Stored items
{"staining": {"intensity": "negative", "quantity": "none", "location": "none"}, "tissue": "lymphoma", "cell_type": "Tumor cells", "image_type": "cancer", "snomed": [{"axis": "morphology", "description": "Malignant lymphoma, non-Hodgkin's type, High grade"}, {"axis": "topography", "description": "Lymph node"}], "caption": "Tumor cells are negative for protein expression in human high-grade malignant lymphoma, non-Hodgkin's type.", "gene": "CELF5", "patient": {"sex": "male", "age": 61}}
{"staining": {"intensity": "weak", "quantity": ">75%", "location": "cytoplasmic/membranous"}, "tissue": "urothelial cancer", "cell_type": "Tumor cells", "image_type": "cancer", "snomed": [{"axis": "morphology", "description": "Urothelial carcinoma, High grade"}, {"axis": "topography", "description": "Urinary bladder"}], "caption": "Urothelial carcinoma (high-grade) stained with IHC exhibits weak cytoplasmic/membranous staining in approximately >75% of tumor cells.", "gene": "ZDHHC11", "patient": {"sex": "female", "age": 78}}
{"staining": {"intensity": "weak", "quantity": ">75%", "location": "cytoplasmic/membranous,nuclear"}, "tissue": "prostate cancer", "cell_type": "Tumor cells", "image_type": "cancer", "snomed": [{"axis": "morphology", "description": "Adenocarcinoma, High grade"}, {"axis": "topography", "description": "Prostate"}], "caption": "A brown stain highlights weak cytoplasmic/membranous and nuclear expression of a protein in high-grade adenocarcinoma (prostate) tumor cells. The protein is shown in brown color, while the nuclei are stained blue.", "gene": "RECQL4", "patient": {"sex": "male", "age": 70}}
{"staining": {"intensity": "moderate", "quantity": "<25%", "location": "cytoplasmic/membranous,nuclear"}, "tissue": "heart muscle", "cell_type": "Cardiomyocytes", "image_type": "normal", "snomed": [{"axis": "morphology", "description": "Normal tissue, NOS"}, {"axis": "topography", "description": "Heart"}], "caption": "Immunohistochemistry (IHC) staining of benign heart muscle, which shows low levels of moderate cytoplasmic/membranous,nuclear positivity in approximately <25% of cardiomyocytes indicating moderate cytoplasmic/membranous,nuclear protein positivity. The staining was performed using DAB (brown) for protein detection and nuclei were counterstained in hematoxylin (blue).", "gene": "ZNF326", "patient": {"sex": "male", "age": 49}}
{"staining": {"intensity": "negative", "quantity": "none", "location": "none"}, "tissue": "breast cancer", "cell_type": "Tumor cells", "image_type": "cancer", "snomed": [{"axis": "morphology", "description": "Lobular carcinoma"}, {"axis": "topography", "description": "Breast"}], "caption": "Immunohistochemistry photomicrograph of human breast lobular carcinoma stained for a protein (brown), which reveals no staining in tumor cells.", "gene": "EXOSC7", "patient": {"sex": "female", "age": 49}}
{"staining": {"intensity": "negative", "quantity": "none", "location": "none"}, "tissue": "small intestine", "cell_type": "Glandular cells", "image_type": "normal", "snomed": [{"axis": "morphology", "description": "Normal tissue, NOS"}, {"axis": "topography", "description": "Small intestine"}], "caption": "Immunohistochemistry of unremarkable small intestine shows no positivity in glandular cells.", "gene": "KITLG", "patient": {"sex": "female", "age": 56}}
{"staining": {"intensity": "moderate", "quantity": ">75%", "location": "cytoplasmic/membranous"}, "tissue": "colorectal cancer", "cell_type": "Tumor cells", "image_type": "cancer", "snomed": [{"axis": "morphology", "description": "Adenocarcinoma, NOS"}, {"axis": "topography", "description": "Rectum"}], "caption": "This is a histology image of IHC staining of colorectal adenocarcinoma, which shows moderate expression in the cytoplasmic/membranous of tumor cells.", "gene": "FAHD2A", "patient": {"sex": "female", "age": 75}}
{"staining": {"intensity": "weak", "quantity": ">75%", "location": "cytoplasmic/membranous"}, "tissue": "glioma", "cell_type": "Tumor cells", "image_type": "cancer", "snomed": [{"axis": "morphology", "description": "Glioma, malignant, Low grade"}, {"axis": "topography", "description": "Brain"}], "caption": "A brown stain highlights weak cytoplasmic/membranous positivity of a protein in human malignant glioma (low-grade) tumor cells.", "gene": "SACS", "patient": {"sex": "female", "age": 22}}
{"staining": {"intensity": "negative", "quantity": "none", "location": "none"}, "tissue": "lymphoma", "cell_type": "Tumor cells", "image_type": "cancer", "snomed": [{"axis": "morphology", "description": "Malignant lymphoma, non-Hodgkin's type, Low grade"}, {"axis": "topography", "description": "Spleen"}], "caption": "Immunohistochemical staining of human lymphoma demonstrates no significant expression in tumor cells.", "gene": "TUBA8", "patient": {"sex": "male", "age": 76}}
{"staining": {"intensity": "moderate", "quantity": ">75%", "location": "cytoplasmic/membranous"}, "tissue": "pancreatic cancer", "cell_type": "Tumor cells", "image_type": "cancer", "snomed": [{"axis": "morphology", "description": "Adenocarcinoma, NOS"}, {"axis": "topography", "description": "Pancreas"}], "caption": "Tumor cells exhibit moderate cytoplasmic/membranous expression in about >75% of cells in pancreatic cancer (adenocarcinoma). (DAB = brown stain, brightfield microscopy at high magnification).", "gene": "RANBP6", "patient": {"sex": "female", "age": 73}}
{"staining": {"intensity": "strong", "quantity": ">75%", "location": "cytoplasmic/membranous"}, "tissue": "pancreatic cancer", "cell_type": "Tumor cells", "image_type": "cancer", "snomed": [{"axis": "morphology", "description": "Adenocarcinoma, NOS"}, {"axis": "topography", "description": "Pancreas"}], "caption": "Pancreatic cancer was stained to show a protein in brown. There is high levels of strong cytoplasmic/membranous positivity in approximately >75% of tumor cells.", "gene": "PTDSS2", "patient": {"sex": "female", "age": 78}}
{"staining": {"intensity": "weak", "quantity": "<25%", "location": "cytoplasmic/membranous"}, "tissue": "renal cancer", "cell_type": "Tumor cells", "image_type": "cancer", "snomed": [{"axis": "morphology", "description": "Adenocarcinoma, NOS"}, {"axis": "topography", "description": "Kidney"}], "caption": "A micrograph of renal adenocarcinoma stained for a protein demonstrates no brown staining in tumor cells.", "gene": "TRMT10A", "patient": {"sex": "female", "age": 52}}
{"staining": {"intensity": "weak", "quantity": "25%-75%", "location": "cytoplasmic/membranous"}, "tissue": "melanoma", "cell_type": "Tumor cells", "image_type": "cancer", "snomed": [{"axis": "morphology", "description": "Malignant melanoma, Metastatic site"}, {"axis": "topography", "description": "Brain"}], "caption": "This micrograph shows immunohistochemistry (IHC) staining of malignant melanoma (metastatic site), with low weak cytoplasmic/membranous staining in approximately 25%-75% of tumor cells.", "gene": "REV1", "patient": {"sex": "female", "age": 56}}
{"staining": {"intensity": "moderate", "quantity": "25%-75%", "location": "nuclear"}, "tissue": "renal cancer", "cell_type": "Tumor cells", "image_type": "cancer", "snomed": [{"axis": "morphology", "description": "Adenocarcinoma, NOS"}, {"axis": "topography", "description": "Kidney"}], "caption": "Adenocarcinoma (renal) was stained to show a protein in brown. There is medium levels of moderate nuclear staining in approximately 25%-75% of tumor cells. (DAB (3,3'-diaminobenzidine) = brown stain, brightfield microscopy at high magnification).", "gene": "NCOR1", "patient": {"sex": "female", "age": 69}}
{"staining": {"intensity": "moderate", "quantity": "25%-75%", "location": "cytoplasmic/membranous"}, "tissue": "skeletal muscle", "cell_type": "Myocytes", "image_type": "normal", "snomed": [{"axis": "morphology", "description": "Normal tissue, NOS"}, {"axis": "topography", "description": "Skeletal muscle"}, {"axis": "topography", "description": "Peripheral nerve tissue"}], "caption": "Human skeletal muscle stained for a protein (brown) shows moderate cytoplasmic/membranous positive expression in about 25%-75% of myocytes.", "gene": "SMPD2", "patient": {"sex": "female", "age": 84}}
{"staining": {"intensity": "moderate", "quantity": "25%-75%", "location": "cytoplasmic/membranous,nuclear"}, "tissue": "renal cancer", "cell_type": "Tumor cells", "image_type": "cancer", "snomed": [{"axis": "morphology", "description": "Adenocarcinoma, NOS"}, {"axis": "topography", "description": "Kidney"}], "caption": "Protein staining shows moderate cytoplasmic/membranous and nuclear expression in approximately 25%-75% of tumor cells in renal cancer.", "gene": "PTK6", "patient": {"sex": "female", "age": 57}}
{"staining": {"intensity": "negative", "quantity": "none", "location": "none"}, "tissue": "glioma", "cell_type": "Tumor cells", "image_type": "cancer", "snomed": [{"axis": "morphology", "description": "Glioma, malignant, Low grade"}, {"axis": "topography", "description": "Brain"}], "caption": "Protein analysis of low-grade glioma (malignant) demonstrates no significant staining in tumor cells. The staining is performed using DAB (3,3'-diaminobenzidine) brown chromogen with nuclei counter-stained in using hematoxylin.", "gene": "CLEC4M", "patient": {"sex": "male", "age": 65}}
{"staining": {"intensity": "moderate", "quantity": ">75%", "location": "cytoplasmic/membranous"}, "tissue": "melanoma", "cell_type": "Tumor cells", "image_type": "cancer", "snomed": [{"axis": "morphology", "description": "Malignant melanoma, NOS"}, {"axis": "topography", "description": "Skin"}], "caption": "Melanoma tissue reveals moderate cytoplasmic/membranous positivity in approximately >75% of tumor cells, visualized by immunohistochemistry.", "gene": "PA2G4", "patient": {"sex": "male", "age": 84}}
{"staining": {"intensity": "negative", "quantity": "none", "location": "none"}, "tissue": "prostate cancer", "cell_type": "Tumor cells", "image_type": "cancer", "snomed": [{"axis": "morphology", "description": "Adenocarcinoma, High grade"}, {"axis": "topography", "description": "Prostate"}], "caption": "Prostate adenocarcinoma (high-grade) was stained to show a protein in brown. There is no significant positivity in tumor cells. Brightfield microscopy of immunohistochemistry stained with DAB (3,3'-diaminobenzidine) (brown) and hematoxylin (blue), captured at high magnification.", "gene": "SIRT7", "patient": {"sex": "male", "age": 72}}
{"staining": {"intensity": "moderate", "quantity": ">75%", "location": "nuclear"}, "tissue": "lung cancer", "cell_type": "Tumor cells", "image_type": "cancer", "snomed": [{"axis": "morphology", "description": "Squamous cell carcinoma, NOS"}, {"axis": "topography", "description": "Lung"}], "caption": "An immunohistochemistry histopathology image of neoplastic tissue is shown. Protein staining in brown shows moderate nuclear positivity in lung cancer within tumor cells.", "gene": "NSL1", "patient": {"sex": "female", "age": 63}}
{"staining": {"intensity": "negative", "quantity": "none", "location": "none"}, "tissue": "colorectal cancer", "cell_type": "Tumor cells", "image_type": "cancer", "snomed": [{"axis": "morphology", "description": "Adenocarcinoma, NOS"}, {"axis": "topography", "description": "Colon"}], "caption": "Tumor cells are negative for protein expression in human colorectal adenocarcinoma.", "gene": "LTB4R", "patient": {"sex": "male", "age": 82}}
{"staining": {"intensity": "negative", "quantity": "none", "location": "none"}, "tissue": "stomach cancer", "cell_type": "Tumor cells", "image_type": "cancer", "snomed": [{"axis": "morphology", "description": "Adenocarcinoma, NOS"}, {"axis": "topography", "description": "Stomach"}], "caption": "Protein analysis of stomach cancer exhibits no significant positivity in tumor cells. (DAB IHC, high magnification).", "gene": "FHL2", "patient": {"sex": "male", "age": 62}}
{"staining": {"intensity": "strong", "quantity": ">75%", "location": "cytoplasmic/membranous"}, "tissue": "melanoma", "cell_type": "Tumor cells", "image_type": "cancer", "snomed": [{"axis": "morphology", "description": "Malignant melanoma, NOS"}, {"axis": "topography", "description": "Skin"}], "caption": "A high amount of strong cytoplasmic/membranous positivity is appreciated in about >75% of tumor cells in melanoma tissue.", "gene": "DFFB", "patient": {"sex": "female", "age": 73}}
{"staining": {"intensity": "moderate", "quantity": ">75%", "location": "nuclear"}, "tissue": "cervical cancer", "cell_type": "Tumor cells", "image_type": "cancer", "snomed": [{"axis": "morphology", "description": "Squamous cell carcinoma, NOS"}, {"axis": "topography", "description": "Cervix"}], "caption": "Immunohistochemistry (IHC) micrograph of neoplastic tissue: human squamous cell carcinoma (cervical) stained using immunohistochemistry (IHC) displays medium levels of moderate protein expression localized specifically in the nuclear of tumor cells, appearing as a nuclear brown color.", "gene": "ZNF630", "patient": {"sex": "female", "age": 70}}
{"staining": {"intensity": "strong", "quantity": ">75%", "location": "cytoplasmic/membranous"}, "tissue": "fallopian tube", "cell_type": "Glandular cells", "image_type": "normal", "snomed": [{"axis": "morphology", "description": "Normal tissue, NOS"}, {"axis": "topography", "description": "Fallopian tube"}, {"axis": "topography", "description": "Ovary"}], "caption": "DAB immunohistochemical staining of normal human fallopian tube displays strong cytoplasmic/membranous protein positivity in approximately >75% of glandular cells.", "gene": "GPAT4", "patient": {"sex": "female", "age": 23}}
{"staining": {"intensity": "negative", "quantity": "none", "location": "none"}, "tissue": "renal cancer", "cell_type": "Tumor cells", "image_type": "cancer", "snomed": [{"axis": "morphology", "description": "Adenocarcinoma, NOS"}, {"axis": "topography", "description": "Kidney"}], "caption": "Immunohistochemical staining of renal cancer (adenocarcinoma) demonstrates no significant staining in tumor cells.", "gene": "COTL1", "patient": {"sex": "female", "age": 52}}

> What to work on:
The answer must be a verbatim transcription of the entries above, from the first line through the line that contains "weak cytoplasmic/membranous and", and nothing more.

> Solution to the exercise:
{"staining": {"intensity": "negative", "quantity": "none", "location": "none"}, "tissue": "lymphoma", "cell_type": "Tumor cells", "image_type": "cancer", "snomed": [{"axis": "morphology", "description": "Malignant lymphoma, non-Hodgkin's type, High grade"}, {"axis": "topography", "description": "Lymph node"}], "caption": "Tumor cells are negative for protein expression in human high-grade malignant lymphoma, non-Hodgkin's type.", "gene": "CELF5", "patient": {"sex": "male", "age": 61}}
{"staining": {"intensity": "weak", "quantity": ">75%", "location": "cytoplasmic/membranous"}, "tissue": "urothelial cancer", "cell_type": "Tumor cells", "image_type": "cancer", "snomed": [{"axis": "morphology", "description": "Urothelial carcinoma, High grade"}, {"axis": "topography", "description": "Urinary bladder"}], "caption": "Urothelial carcinoma (high-grade) stained with IHC exhibits weak cytoplasmic/membranous staining in approximately >75% of tumor cells.", "gene": "ZDHHC11", "patient": {"sex": "female", "age": 78}}
{"staining": {"intensity": "weak", "quantity": ">75%", "location": "cytoplasmic/membranous,nuclear"}, "tissue": "prostate cancer", "cell_type": "Tumor cells", "image_type": "cancer", "snomed": [{"axis": "morphology", "description": "Adenocarcinoma, High grade"}, {"axis": "topography", "description": "Prostate"}], "caption": "A brown stain highlights weak cytoplasmic/membranous and nuclear expression of a protein in high-grade adenocarcinoma (prostate) tumor cells. The protein is shown in brown color, while the nuclei are stained blue.", "gene": "RECQL4", "patient": {"sex": "male", "age": 70}}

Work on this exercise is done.